By Sidharth  Prusty

Edited by, Anandita Malhotra, Senior Editor, The Indian Economist

People have long debated the pros and cons of using credit vs. debit cards for personal expenditures. This article attempts to look at both sides of the coin and tries to come up with a solution to optimally use both of these cards for a productive expenditure plan. Let us first analyse the functions of both these cards.

The Debit card is simply a payment card which provides the cardholder the right to electronically access his savings with a financial institution. It is normally linked to a savings/current account and is readily issued to an account-holder. On the other hand, the credit card is a little more complicated system of payment. It allows a cardholder to pay for goods and services based on his/her promise to pay for them later. Unlike debit cards, it is not linked to any particular account and is issued after assessing the credit risk (the chance of default) associated with an individual. It is also associated with an annual fee, late fees and interest on debts if the payments are not made in time.

So, conventional wisdom says that if we have a somewhat comfortable income and are able to make ends meet, then a credit card is simply a burden, right? Wrong!! Well, let me explain with a real-life example. Suppose Mr. A is our average income guy who has no credit history or insurance. He has a stable income which allows him to live comfortably along with his family. Now suppose he wants to move out of his rented apartment and buy a new house. He doesn’t have the required savings to purchase it on his own. So, he goes to a bank for loan assuming he would get one easily. Imagine his surprise when the bank chooses not to approve the loan. What went wrong?

The fact is banks have many ways of measuring the credit risk; and one of the most widely-used is credit history (measured with parameters like credit score and credit report). Credit history is the record of an individual’s past borrowings and repayments, including information about late payments or loan defaults. The reason why it is so appealing to banks is because it helps them to assess the repayment capability of a person. And a credit card is a very good way to build your credit history. What is more is that most credit cards offer huge bonuses (e.g. Air Miles), discounts and cash rewards for the money consumed. It is a much more secure form of payment as compared to a debit card. What’s surprising is that even employers sometimes look at the credit history of an individual before hiring!!

But the credit card system is not as rosy as it looks. For example, a credit card company can charge exorbitant rates of interest on late payments, as high as 25%; much higher than the market rates of 5-6%. Moreover, many argue that credit card makes the cardholder overspend. A Debit Card is better in this respect because all the transactions can be seen in real-time and hence one can easily keep a track on his spending, hence curbing the unnecessary spending. Moreover, if you do default on your credit card payments, it adversely affects your credit history.

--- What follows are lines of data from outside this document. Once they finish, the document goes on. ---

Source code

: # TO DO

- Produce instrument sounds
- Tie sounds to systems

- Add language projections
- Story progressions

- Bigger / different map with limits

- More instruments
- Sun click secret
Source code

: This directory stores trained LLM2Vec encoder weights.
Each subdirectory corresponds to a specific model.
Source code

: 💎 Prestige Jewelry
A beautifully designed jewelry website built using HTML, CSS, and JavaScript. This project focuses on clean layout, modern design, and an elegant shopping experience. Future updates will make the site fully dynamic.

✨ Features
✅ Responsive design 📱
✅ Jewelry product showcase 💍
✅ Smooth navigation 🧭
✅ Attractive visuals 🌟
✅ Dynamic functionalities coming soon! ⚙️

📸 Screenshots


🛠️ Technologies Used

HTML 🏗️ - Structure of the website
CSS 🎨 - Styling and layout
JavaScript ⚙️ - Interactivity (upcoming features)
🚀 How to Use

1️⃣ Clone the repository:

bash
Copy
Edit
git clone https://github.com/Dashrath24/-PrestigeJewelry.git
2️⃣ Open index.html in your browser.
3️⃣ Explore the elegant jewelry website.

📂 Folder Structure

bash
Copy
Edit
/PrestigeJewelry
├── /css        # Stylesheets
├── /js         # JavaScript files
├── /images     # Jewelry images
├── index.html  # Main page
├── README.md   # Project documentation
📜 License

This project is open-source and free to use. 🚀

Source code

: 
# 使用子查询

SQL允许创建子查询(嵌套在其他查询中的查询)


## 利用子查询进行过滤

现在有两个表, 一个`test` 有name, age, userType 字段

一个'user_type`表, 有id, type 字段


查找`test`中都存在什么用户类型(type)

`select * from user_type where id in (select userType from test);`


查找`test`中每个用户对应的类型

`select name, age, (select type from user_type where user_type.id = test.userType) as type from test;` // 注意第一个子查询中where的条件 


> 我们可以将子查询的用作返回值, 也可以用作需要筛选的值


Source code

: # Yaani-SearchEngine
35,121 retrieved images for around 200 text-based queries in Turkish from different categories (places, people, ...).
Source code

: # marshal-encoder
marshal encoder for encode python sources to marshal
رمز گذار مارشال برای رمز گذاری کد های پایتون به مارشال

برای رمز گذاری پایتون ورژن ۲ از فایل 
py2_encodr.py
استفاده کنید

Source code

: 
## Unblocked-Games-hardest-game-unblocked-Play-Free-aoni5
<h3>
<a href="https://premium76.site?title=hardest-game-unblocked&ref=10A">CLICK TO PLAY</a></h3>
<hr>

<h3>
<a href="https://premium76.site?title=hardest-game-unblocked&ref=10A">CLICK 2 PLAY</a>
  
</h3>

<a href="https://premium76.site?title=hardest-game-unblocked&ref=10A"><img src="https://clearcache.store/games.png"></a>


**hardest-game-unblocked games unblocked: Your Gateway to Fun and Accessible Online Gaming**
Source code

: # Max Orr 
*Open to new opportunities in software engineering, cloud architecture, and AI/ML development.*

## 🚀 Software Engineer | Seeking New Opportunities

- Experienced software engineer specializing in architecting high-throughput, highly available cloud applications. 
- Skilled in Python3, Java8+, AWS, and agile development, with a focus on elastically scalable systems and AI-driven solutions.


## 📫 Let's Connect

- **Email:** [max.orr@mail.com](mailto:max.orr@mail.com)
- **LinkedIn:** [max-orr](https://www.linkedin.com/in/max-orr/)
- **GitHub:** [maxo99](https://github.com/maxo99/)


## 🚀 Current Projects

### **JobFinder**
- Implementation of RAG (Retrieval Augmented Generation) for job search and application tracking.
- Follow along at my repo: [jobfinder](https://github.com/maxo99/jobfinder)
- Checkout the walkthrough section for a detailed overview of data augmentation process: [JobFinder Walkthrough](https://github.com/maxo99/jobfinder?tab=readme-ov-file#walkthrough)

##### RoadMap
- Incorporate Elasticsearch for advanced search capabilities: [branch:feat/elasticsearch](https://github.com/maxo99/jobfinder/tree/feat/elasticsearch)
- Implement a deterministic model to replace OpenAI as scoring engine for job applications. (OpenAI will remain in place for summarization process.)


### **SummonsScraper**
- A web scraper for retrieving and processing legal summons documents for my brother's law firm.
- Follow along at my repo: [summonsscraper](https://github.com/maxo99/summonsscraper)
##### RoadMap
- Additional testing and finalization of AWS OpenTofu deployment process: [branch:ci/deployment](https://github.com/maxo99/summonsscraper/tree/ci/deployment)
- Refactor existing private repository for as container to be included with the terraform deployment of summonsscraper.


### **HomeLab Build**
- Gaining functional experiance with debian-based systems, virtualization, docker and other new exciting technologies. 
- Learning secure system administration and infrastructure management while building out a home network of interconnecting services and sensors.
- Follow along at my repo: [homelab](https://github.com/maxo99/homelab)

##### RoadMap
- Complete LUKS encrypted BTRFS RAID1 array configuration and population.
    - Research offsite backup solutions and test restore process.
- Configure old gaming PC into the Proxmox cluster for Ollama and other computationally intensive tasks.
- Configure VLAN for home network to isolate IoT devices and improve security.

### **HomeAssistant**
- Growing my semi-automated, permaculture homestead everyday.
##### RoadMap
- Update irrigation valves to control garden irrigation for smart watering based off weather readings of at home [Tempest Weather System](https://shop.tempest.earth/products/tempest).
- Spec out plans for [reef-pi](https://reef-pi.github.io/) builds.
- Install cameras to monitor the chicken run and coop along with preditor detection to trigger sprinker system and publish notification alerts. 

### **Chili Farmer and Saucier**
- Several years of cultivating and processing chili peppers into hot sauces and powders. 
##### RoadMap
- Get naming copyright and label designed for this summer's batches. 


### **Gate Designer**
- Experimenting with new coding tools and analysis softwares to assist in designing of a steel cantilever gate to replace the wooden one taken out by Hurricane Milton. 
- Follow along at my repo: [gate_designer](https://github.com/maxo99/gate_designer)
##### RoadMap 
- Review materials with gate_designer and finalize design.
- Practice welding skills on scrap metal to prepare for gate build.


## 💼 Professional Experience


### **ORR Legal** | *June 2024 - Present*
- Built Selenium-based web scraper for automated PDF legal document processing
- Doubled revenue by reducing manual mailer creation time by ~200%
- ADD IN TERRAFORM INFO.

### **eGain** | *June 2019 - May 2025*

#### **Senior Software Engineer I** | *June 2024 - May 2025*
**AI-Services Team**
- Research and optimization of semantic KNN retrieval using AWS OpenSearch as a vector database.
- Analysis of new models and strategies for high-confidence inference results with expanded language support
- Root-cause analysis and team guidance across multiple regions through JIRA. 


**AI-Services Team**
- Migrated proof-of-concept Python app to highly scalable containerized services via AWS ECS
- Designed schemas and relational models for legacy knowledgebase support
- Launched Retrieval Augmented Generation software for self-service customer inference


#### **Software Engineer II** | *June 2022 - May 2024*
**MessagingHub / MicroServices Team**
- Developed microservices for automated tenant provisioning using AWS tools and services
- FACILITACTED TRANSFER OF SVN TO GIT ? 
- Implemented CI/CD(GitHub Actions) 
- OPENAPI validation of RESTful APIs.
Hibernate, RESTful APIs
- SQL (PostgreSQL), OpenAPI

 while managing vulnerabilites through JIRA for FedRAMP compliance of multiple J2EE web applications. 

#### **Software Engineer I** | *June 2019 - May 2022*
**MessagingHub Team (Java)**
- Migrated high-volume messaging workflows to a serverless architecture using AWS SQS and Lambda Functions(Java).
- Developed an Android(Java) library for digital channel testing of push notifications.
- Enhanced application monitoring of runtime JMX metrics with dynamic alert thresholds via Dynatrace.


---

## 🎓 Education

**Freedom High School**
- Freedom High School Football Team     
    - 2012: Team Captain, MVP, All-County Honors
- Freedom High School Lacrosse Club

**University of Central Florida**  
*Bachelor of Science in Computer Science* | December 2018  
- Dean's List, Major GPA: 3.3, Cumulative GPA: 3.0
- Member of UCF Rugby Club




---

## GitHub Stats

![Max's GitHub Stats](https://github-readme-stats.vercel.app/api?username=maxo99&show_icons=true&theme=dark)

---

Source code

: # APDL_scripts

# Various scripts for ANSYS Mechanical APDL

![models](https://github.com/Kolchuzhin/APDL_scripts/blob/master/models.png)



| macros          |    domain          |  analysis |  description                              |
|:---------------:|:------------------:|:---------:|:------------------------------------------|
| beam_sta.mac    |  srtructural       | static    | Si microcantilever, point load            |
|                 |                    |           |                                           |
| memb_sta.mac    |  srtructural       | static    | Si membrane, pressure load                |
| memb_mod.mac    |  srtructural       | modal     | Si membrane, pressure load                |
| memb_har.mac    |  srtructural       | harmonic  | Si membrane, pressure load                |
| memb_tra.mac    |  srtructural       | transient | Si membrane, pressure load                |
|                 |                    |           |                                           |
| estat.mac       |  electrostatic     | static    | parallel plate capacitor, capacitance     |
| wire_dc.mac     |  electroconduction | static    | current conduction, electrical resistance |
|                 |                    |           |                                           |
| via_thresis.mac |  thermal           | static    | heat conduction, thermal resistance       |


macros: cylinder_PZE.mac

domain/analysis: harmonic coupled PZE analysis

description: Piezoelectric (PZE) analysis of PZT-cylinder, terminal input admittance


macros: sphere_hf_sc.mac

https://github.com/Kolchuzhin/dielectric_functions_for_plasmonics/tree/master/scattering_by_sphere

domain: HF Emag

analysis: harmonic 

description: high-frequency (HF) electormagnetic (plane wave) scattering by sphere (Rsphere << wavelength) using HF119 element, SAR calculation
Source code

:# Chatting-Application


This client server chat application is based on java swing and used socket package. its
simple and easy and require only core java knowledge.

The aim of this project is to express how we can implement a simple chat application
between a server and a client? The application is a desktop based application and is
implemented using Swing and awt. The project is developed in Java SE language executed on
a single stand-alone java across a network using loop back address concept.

We can clearly see that both the cards have their own benefits and disadvantages. So how should one go about spending with both of these? Probably the best way is to analyse your own situation and come up with a plan of expenditure. The plan should be feasible and take into account your capital inflows and outflows, and how each card will fit into your own spending plan. It is important for a plan to be practical so that one can stick to it easily. For example; for a stable income person, it may make sense to use the debit card for everyday payments like food, fuel, general accessories etc. and use credit cards to make one-time payments like repairing work, holidays, or even for buying new furniture. This is because one-time payments may drain a person’s meagre savings but paying through a credit card gives him more time to arrange for the money. And obviously there is the added advantage of cash rewards and building credit history. But it is very important not to default on your payments. The credit card companies want us to default in our payments so that they can extract money from us. But the benefits of credit cards are plenty and hence they can’t be written off as well.

Hence, it is up to us to be sincere in our personal finances and hence reap the benefits of both these cards. An individual should properly plan his earnings and expenses and come up with a way to use both the cards effectively. To conclude, we can safely say that the best use of the credit and debit cards will surely make an individual financially secure in the long run.